Resale of Manufactured Homes Enhance the “Good Life” in Southern California
In the 1960s, 70s, and 80s, thousands of people migrated weekly from all over the United States to Southern California. Many, like me, came to escape harsh weather and seek the “good life” to an area plentiful in opportunities and with a climate unmatched anywhere else in the country.
The preferred area where all these new arrivals preferred to locate was in or near to Los Angeles, Orange County, or the San Diego area. The year round great weather and employment opportunities were in these areas, which are situated in a basin that is encompassed by the Pacific Ocean to the west, the Mexican border to the south, and mountains and desert to the north and east.
Many of those migrating to this land of opportunity were also dreaming of homeownership in this ideal place to live. However, as more and more people arrived in these areas, they were disappointed to find that the demand for affordable housing was far greater than the supply of single family homes available.
The limited amount of buildable land in these areas and the high costs of site-built home construction resulted in new single family homes being too expensive — prices that only the most affluent could afford. This resulted in many opting to pay high rental fees to locate in high density apartment complexes or forced to locate in areas outside of the preferred location, often commuting for several hours daily via traffic jammed freeways to their place of employment. This is still true today as there is still not an effective rapid transit system available for commuters).
The mobile home industry responded to the dream of affordable homeownership in beautiful Southern California, as approximately 300 mobile home rental parks were built during the 60s and 70s in the Orange County, L.A. County, and San Diego areas. These rental communities were not the typical trailer parks prevalent in other areas of the country. Most of these communities were built with 200 to 500 or more spaces to accommodate new manufactured homes. These manufactured land-lease communities were, and still are, developments with well-maintained recreation facilities, swimming pools, community clubhouse centers, playgrounds, greenbelts, and and a wide range of amenities and resident social activities.
Most of these communities were built with strict community covenant restrictions requiring that manufactured homes installed in the parks comply with particular aesthetic standards, such as brick skirting, low profile installation, quality and size of exterior accessories, such as patio and carport awnings, decks sheds, etc. Many of these communities only permitted multi-section homes to be sited in their new manufactured home parks.

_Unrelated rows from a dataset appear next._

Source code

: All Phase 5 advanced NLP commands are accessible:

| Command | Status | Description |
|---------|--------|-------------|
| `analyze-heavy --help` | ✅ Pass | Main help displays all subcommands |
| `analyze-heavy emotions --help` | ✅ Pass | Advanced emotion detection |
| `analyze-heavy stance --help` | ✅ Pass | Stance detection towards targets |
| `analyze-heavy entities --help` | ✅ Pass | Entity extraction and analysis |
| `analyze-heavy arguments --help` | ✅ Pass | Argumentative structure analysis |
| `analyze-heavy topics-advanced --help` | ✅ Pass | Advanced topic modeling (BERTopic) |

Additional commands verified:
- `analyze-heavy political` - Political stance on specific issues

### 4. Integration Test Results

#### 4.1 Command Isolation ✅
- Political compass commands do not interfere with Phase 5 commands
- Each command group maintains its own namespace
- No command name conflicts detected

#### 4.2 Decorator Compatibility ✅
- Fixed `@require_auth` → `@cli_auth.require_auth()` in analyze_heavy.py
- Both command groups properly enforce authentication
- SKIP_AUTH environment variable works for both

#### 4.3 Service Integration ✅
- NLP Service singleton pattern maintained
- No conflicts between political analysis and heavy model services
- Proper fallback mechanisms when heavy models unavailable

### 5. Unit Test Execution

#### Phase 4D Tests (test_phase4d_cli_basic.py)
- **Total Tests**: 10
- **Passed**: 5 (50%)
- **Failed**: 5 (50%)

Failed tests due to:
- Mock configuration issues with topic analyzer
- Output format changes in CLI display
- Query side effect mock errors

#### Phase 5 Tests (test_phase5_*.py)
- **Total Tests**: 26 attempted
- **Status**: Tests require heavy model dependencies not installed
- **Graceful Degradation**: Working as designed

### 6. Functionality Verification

As these communities were completed, there was an overwhelming public demand for new manufactured homes that created a robust market for retailers. At one time there were 15 or 16 mobile home dealers retailing new manufactured homes in Orange County on just two boulevards: Beach Blvd. and Harbor Blvd. (only a few miles apart) all retailing new homes in these new communities. This was indeed the most prosperous time in the retailing of new manufactured homes. Unfortunately, this prosperity was short-lived.

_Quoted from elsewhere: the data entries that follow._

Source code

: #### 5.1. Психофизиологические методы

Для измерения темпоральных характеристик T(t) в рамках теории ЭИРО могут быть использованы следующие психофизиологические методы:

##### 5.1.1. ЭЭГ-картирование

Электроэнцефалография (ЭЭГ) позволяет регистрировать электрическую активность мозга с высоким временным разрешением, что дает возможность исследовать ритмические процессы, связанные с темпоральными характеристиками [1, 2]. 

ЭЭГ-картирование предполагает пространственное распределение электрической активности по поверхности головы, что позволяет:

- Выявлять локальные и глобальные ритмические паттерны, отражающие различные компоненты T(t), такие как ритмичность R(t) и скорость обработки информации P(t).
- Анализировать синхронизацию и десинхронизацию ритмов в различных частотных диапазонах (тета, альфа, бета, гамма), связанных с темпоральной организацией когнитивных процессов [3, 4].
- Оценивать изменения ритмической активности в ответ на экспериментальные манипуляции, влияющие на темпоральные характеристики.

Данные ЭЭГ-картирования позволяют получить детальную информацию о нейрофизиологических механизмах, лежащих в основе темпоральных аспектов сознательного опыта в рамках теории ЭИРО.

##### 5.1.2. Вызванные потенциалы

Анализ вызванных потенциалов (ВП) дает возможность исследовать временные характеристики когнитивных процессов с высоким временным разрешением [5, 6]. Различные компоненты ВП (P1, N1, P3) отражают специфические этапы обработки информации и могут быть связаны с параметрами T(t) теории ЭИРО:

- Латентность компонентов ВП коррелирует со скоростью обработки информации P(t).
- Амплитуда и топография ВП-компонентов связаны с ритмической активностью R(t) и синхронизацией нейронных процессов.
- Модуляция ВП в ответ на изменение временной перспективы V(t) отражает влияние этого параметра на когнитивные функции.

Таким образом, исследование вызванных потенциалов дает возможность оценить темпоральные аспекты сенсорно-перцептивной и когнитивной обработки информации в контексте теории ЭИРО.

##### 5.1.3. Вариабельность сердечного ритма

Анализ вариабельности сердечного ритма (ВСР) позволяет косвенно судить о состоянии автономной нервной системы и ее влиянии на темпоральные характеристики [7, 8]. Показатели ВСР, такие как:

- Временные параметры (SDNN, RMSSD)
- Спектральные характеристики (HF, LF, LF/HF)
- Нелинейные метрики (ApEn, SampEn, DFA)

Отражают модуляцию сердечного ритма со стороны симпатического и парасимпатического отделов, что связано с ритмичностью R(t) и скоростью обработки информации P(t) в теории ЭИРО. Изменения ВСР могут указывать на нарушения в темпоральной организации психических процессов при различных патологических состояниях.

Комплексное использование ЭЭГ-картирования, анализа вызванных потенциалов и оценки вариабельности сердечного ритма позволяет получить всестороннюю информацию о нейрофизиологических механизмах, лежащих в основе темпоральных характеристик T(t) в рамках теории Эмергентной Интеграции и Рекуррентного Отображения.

As land earmarked for mobile park construction no longer became available and all existing spaces had been filled, the manufactured industry in these prime Southern California areas took actions that was and is unique in the manufactured home industry. The retailers formed an alliance to serve an underserved element of the manufactured housing industry, listing and re-selling previously owned manufactured homes. Copying a real estate model, the Southern California Orange County retailers established the California Multiple Listing Service in the early 1980s that is still functioning effectively today.
Today there exists few large new manufactured home display centers in Southern California as compared to the past. Instead, there are many licensed retailers located in real estate type sales offices and in manufactured home communities who not only sell new manufactured homes to park spaces that come available from time to time and occasional private property sales, but are most active in the listing and sale of pre-owned manufactured homes in land-lease communities.

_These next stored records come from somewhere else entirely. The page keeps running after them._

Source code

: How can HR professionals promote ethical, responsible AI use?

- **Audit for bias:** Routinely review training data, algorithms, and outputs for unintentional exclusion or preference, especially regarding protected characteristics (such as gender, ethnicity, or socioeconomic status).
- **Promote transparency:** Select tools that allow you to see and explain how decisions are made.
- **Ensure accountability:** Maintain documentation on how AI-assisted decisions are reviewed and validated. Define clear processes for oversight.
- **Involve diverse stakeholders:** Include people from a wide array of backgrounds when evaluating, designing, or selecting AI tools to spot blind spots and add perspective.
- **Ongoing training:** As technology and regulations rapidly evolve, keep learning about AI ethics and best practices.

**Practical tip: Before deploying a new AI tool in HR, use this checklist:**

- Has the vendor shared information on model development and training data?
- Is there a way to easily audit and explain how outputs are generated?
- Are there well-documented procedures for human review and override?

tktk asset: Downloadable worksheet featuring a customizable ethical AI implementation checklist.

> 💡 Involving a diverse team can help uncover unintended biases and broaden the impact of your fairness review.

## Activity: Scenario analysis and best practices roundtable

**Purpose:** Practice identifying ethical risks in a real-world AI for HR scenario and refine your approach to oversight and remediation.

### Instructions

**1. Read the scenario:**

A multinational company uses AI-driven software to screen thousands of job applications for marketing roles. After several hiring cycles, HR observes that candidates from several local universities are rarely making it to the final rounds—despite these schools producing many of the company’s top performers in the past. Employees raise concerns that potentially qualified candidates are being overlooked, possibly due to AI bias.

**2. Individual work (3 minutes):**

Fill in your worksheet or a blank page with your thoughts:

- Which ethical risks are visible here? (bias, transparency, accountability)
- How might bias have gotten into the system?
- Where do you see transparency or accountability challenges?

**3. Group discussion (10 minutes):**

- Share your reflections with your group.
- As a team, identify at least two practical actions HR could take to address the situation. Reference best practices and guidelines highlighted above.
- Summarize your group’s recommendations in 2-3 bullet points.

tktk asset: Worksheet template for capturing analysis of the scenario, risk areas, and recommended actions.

The combination of the organized effort of retailers to address the re-sale market of manufactured homes, along with the quality of life and original requirements imposed by the manufactured home communities, has resulted in homeowner’s appreciated values and return on their investment higher than anyone would have originally imagined many years ago. In fact, it is not unusual for a homeowner who purchased a new manufactured home in on of these rental communities 20 years ago to resell that home today at a price at least double the amount of the original purchase price.